# Bummer lamb question??



## RedBrush Farm (Mar 22, 2014)

A friend had a ewe have a lamb yesterday 5am. and she had no milk. I took him and gave colostrum etc. as I had read. ( I've never raised one) My question is..... 
I had a ewe who gave birth to twins a little over a week ago and she left one in the field and I didn't find it in time. She has tons of milk. I put her and her lamb in a jug yesterday with the bummer. She initially butted him when he would try to nurse. This morning I event to feed him and he is not "yelling", totally warm, wagging tail and was not totally "empty". Cory is no longer agressivly butting him away and he did not take his full bottle. Do you think she will take him? How long should I leave them in jug to find out? Is there anything else I can do?
All help appreciated! Thanks in advance..... Also, for those who helped me out when the vet wanted to put down Mrs. Kay - she is FINE thanks for telling me to wait it out.......


----------



## purplequeenvt (Mar 22, 2014)

I'd leave them together as long as the ewe is not being aggressive to him. Sounds like she might have let him nurse. Good luck!


----------



## M.L. McKnight (Mar 22, 2014)

I haven't had any experience with sheep (yet) but I might have something for you to try. When I need to switch around some pigs for whatever reason, I give the sow a quick squirt of lysol right in the snout.
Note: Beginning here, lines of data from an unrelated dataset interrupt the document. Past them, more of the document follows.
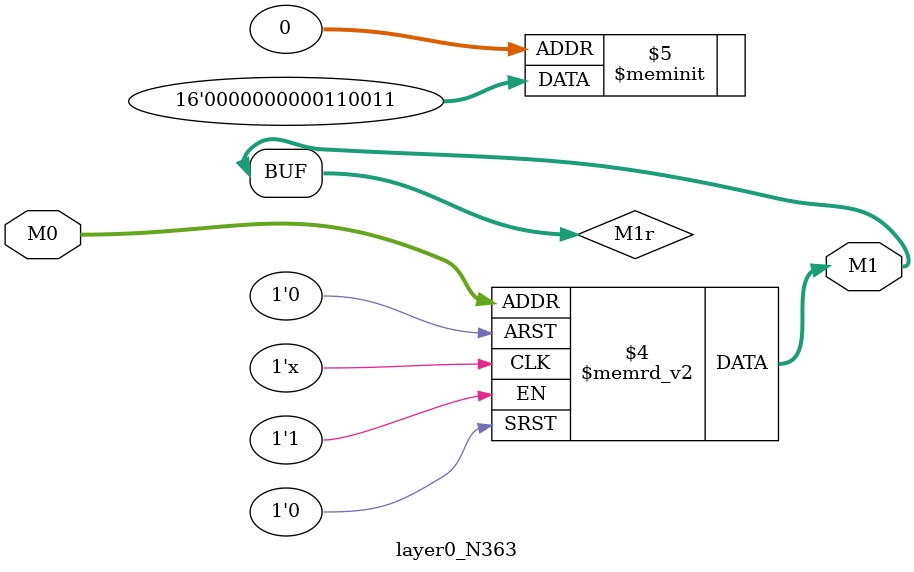
<source format=v>
module layer0_N363 ( input [2:0] M0, output [1:0] M1 );

	(*rom_style = "distributed" *) reg [1:0] M1r;
	assign M1 = M1r;
	always @ (M0) begin
		case (M0)
			3'b000: M1r = 2'b11;
			3'b100: M1r = 2'b00;
			3'b010: M1r = 2'b11;
			3'b110: M1r = 2'b00;
			3'b001: M1r = 2'b00;
			3'b101: M1r = 2'b00;
			3'b011: M1r = 2'b00;
			3'b111: M1r = 2'b00;

		endcase
	end
endmodule

</source>
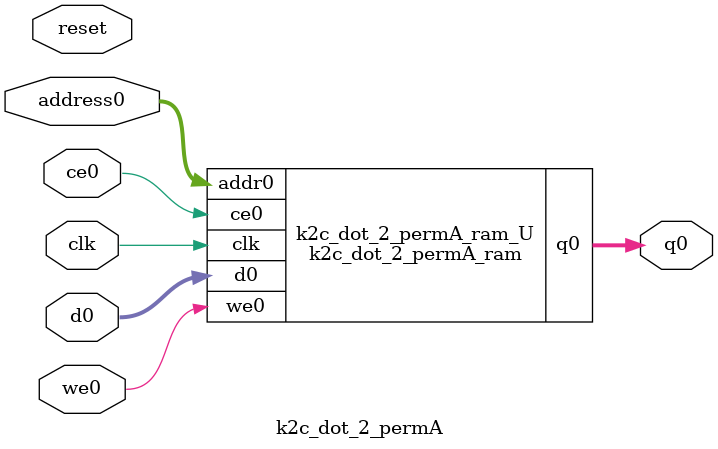
<source format=v>

`timescale 1 ns / 1 ps
module k2c_dot_2_permA_ram (addr0, ce0, d0, we0, q0,  clk);

parameter DWIDTH = 64;
parameter AWIDTH = 3;
parameter MEM_SIZE = 5;

input[AWIDTH-1:0] addr0;
input ce0;
input[DWIDTH-1:0] d0;
input we0;
output reg[DWIDTH-1:0] q0;
input clk;

(* ram_style = "distributed" *)reg [DWIDTH-1:0] ram[0:MEM_SIZE-1];




always @(posedge clk)  
begin 
    if (ce0) 
    begin
        if (we0) 
        begin 
            ram[addr0] <= d0; 
            q0 <= d0;
        end 
        else 
            q0 <= ram[addr0];
    end
end


endmodule


`timescale 1 ns / 1 ps
module k2c_dot_2_permA(
    reset,
    clk,
    address0,
    ce0,
    we0,
    d0,
    q0);

parameter DataWidth = 32'd64;
parameter AddressRange = 32'd5;
parameter AddressWidth = 32'd3;
input reset;
input clk;
input[AddressWidth - 1:0] address0;
input ce0;
input we0;
input[DataWidth - 1:0] d0;
output[DataWidth - 1:0] q0;



k2c_dot_2_permA_ram k2c_dot_2_permA_ram_U(
    .clk( clk ),
    .addr0( address0 ),
    .ce0( ce0 ),
    .we0( we0 ),
    .d0( d0 ),
    .q0( q0 ));

endmodule


</source>
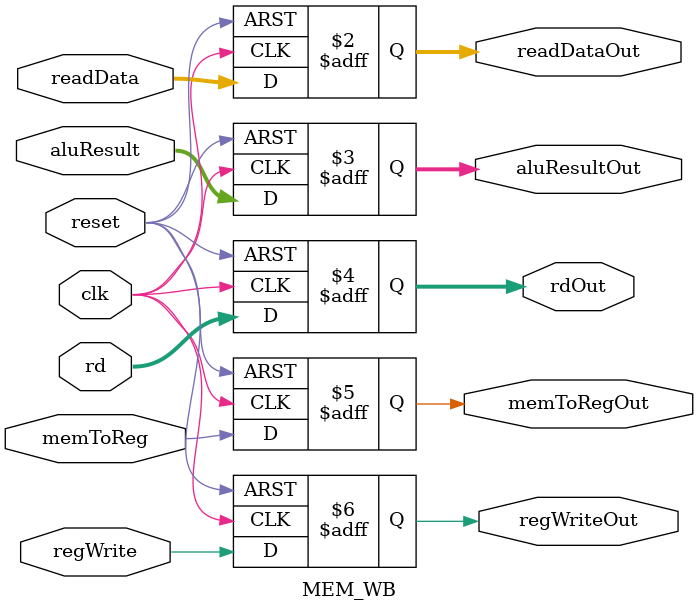
<source format=v>
module MEM_WB(
    input clk, reset,

    input [31:0] readData,
    input [31:0] aluResult,
    input [4:0] rd,

    input memToReg,
    input regWrite,

    output reg [31:0] readDataOut,
    output reg [31:0] aluResultOut,
    output reg [4:0] rdOut,

    output reg memToRegOut,
    output reg regWriteOut
);

always @(posedge clk or posedge reset) begin
    if (reset) begin
        readDataOut <= 0;
        aluResultOut <= 0;
        rdOut <= 0;
        memToRegOut <= 0;
        regWriteOut <= 0;
    end else begin
        readDataOut <= readData;
        aluResultOut <= aluResult;
        rdOut <= rd;
        memToRegOut <= memToReg;
        regWriteOut <= regWrite;
    end
end

endmodule
</source>
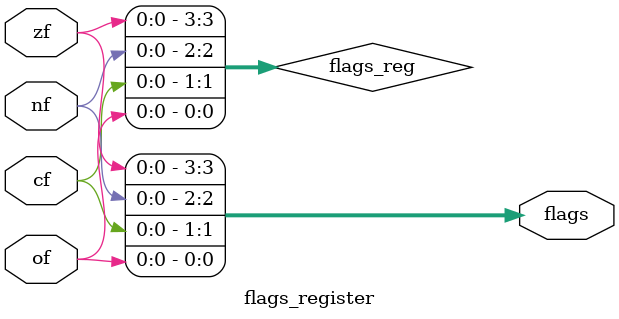
<source format=v>
module flags_register(
       input zf,
       input nf,
       input cf,
       input of,
       output [3:0] flags
    );
  

reg [3:0]flags_reg;

assign flags=flags_reg;
always @ (*)begin
  flags_reg<={zf,nf,cf,of};
end
endmodule

</source>
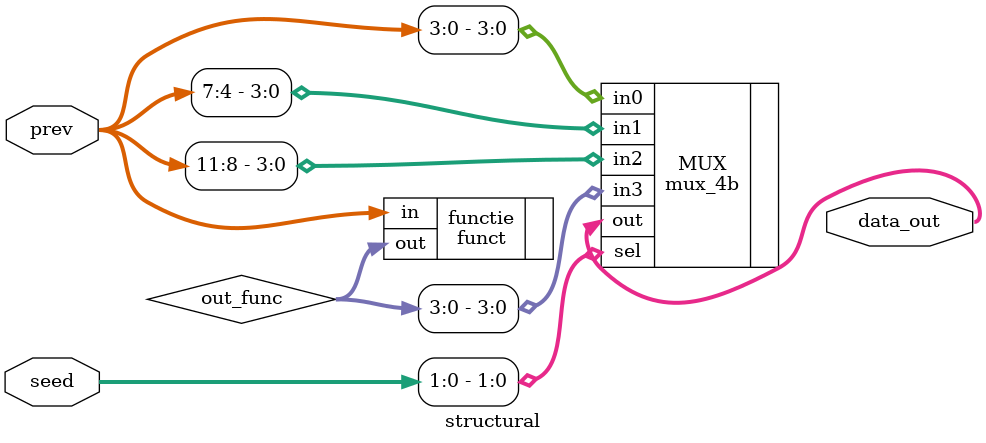
<source format=v>
`timescale 1ns / 1ps


module structural(

    input [11:0] seed,
    input [11:0] prev,
    output [3:0] data_out

    );
    
    wire [11:0] out_func;
    
    funct functie(

    .in(prev),
    .out(out_func)

    );
    
    mux_4b MUX(

    .in0(prev[3:0]),
    .in1(prev[7:4]),
    .in2(prev[11:8]),
    .in3(out_func[3:0]),
    .sel(seed[1:0]),
    .out(data_out)

    );
    
    
endmodule

</source>
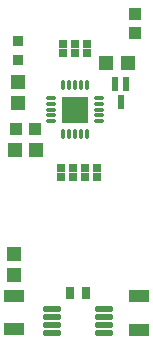
<source format=gtp>
%FSDAX25Y25*%
%MOIN*%
%SFA1B1*%

%IPPOS*%
%AMD55*
4,1,8,-0.028600,0.006900,-0.028600,-0.006900,-0.024600,-0.010900,0.024600,-0.010900,0.028600,-0.006900,0.028600,0.006900,0.024600,0.010900,-0.024600,0.010900,-0.028600,0.006900,0.0*
1,1,0.007900,-0.024600,0.006900*
1,1,0.007900,-0.024600,-0.006900*
1,1,0.007900,0.024600,-0.006900*
1,1,0.007900,0.024600,0.006900*
%
%ADD45R,0.047310X0.047310*%
%ADD46R,0.029590X0.025650*%
%ADD47R,0.090300X0.090300*%
%ADD48O,0.039430X0.013840*%
%ADD49O,0.013840X0.039430*%
%ADD50R,0.019750X0.045340*%
%ADD51R,0.047310X0.047310*%
%ADD52R,0.043370X0.039430*%
%ADD53R,0.039430X0.043370*%
%ADD54R,0.035500X0.035500*%
G04~CAMADD=55~8~0.0~0.0~217.2~571.5~39.5~0.0~15~0.0~0.0~0.0~0.0~0~0.0~0.0~0.0~0.0~0~0.0~0.0~0.0~90.0~572.0~218.0*
%ADD55D55*%
%ADD56R,0.031560X0.039430*%
%ADD57R,0.070930X0.041400*%
%LNptw_ecu_original-1*%
%LPD*%
G54D45*
X0126516Y0190315D03*
Y0197402D03*
X0125500Y0140043D03*
Y0132957D03*
G54D46*
X0145709Y0207146D03*
Y0210098D03*
X0149744Y0207146D03*
Y0210098D03*
X0141673Y0207146D03*
Y0210098D03*
X0149055Y0168563D03*
Y0165610D03*
X0145020Y0168563D03*
Y0165610D03*
X0140984Y0168563D03*
Y0165610D03*
X0153091Y0168563D03*
Y0165610D03*
G54D47*
X0145610Y0188150D03*
G54D48*
X0137539Y0184213D03*
Y0186181D03*
Y0188150D03*
Y0190118D03*
Y0192087D03*
X0153681D03*
Y0190118D03*
Y0188150D03*
Y0186181D03*
Y0184213D03*
G54D49*
X0141673Y0196221D03*
X0143642D03*
X0145610D03*
X0147579D03*
X0149547D03*
Y0180079D03*
X0147579D03*
X0145610D03*
X0143642D03*
X0141673D03*
G54D50*
X0160866Y0190807D03*
X0158898Y0196713D03*
X0162835D03*
G54D51*
X0163228Y0203701D03*
X0156142D03*
X0132815Y0174665D03*
X0125728D03*
G54D52*
X0165591Y0213839D03*
Y0220138D03*
G54D53*
X0126122Y0181653D03*
X0132421D03*
G54D54*
X0126516Y0211083D03*
Y0204784D03*
G54D55*
X0155453Y0121516D03*
X0137933D03*
Y0118957D03*
Y0116398D03*
Y0113839D03*
X0155453Y0118957D03*
Y0116398D03*
Y0113839D03*
G54D56*
X0143937Y0126929D03*
X0149449D03*
G54D57*
X0166870Y0114823D03*
Y0125847D03*
X0125433Y0125945D03*
Y0114921D03*
M02*
</source>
Then I mist the babies real quick and the 'new additions'. As long as she can't smell the difference she doesn't care. Its not the nicest thing to do but I'd rather irritate a sow for a minute than lose a baby.
I have noticed with my goats that they smell the kids' butts when they start to nurse, I kept that in mind when I needed to find a new goat momma for a kid (this one's momma had triplets and was a tiny thing). Instead of doing the lysol trick, I rub the doe's kid on the butt then rubbed all over the new kid. I squirted a bit of her milk on him and then rubbed her kid's butt all over the new one. Then I watched. She did the sniff test and after looking confused for a minute she ended up letting the baby nurse and raise it as her own. 
If your ewe is claiming the lamb then that is awesome, if you get worried or it happens again keep these tricks in mind.


----------



## Bossroo (Mar 23, 2014)

Old shepard's trick...  smear some of the dead offspring's poop all over the rear end of the orphan. Or,  skin out like a pull over sweater the dead offspring's hide and place  it over the new orphan.   Smells like the mamma's own offspring and adoption done.


----------